Determine which lines of the records include the word "espace", and copy them.

## Transcribed page contents
BEGIN
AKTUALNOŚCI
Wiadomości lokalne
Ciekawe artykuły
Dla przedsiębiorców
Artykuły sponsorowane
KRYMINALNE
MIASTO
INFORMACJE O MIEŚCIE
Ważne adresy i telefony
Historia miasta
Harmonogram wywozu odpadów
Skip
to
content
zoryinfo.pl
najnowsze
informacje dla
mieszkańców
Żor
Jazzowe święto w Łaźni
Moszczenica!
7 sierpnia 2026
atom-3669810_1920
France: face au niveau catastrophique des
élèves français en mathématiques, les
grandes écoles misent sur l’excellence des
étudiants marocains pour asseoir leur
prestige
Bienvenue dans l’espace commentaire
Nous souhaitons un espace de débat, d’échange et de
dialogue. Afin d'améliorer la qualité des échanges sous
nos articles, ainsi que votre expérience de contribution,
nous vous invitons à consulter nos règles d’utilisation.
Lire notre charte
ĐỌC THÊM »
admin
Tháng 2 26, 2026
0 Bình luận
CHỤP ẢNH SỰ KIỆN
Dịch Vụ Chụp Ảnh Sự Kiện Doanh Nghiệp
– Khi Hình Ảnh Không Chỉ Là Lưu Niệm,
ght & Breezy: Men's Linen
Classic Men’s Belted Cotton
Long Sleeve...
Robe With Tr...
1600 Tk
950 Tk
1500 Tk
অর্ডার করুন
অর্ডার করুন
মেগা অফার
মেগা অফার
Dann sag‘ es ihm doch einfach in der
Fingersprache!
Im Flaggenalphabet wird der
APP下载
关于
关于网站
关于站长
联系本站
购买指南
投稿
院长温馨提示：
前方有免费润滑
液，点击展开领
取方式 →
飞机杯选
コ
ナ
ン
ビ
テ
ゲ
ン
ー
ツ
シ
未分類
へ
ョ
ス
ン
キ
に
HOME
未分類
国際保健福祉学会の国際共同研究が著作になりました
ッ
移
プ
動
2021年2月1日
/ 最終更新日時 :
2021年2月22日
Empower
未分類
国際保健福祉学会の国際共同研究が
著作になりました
END
## ANSWER SPACE
Bienvenue dans l’espace commentaire
Nous souhaitons un espace de débat, d’échange et de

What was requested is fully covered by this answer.